The substantial modifications introduced in Version 6.3 of the Unicode Bidirectional Algorithm added a level of complexity which made the resolution of certain edge cases inconsistent with the overall intent of the algorithm and the results obtained in the more common usage patterns. The update being proposed for Version 8.0 consists of changes to the formal definition of the algorithm to address the inconsistencies in those edge cases.

The proposed modifications for Version 8.0 of the algorithm will result in a slightly different reordering compared to that obtained by a literal interpretation of the current version of the specification. Given the rare incidence of the affected cases, the benefit of correcting the specification outweighs the cost that a formal change incurs.

Furthermore, some implementations of the Unicode Bidirectional Algorithm as of Versions 6.3 and 7.0 may have already interpreted the specification as intended rather than explicitly stated and may have handled the respective edge cases accordingly. The proposed update eliminates any ambiguity in the interpretation of the affected parts of the algorithm, helping achieve better interoperability.

The proposed update for Version 8.0 addresses three specific issues, as described below. To locate the proposed changes in the text of UAX #9, follow the links from its Modifications section.

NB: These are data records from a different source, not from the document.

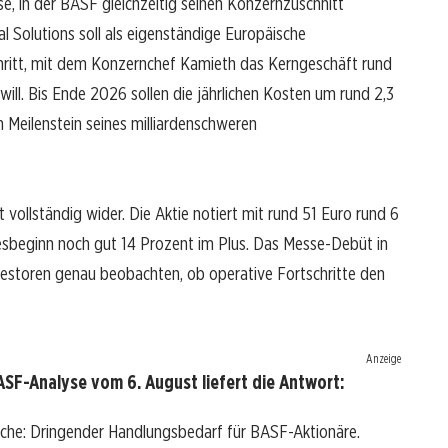
 in der BASF gleichzeitig seinen Konzernzuschnitt
l Solutions soll als eigenständige Europäische
hritt, mit dem Konzernchef Kamieth das Kerngeschäft rund
ill. Bis Ende 2026 sollen die jährlichen Kosten um rund 2,3
en Meilenstein seines milliardenschweren
 vollständig wider. Die Aktie notiert mit rund 51 Euro rund 6
hresbeginn noch gut 14 Prozent im Plus. Das Messe-Debüt in
nvestoren genau beobachten, ob operative Fortschritte den
Anzeige
SF-Analyse vom 6. August liefert die Antwort:
ache: Dringender Handlungsbedarf für BASF-Aktionäre.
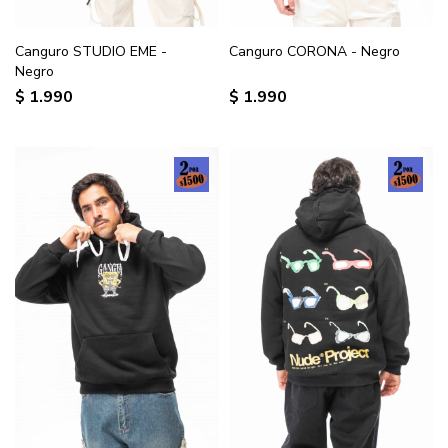
Canguro STUDIO EME -
Canguro CORONA - Negro
Negro
$
1.990
$
1.990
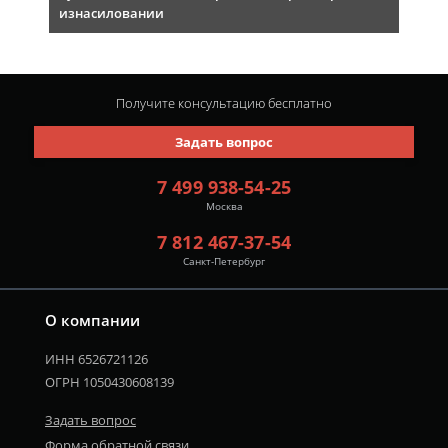
изнасиловании
Получите консультацию
бесплатно
Задать вопрос
7 499 938-54-25
Москва
7 812 467-37-54
Санкт-Петербург
О компании
ИНН 6526721126
ОГРН 1050430608139
Задать вопрос
Форма обратной связи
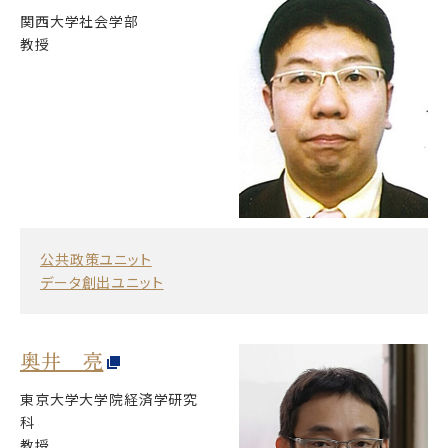
関西大学社会学部
教授
公共政策ユニット
データ創出ユニット
奥井 亮
東京大学大学院経済学研究
科
教授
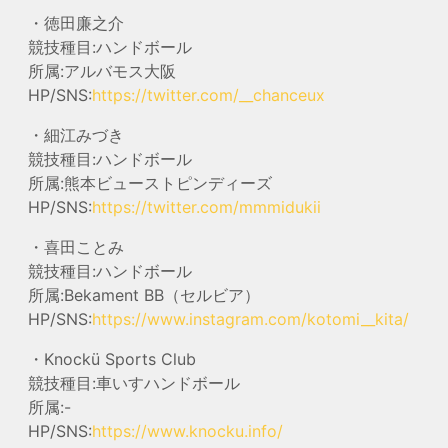
・徳田廉之介
競技種目:ハンドボール
所属:アルバモス大阪
HP/SNS:
https://twitter.com/__chanceux
・細江みづき
競技種目:ハンドボール
所属:熊本ビューストピンディーズ
HP/SNS:
https://twitter.com/mmmidukii
・喜田ことみ
競技種目:ハンドボール
所属:Bekament BB（セルビア）
HP/SNS:
https://www.instagram.com/kotomi__kita/
・Knockü Sports Club
競技種目:車いすハンドボール
所属:-
HP/SNS:
https://www.knocku.info/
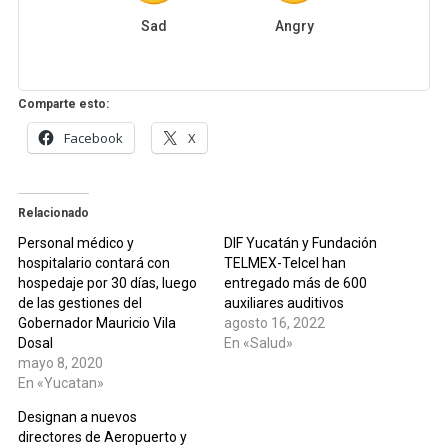
Sad
Angry
Comparte esto:
Facebook
X
Relacionado
Personal médico y
DIF Yucatán y Fundación
hospitalario contará con
TELMEX-Telcel han
hospedaje por 30 días, luego
entregado más de 600
de las gestiones del
auxiliares auditivos
Gobernador Mauricio Vila
agosto 16, 2022
Dosal
En «Salud»
mayo 8, 2020
En «Yucatan»
Designan a nuevos
directores de Aeropuerto y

1. The proposed update corrects the behavior of an isolating run sequence in the particular context when it is tightly flanked by embeddings and enclosed within overrides. Prior to the proposed change, an isolating run sequence did not behave like a neutral in that context, which was contrary to the role of isolates. The fix consists of an update to rules X5a, X5b, and X6a.

2. When the bidirectional type of a bracket character is overridden to a strong L or R by an explicit directional override, then the bracket should no longer be a candidate for a bracket pair, as its overridden bidirectional type indicates the author’s intent to treat the bracket in a specific way rather than neutrally. Without this change, in certain conditions, a paired bracket may end up resolving to a direction opposite that intended by the directional override. The fix consists of updates to definitions BD14 and BD15 and a clarification in the preamble to rule N0.

3. When a paired bracket is accompanied by nonspacing marks, the resolved direction of the marks should always be the same as that of the bracket base, such that the sequence of bracket and nonspacing marks stay whole, as any combining character sequence would. The fix consists of an update to rule N0 of the algorithm.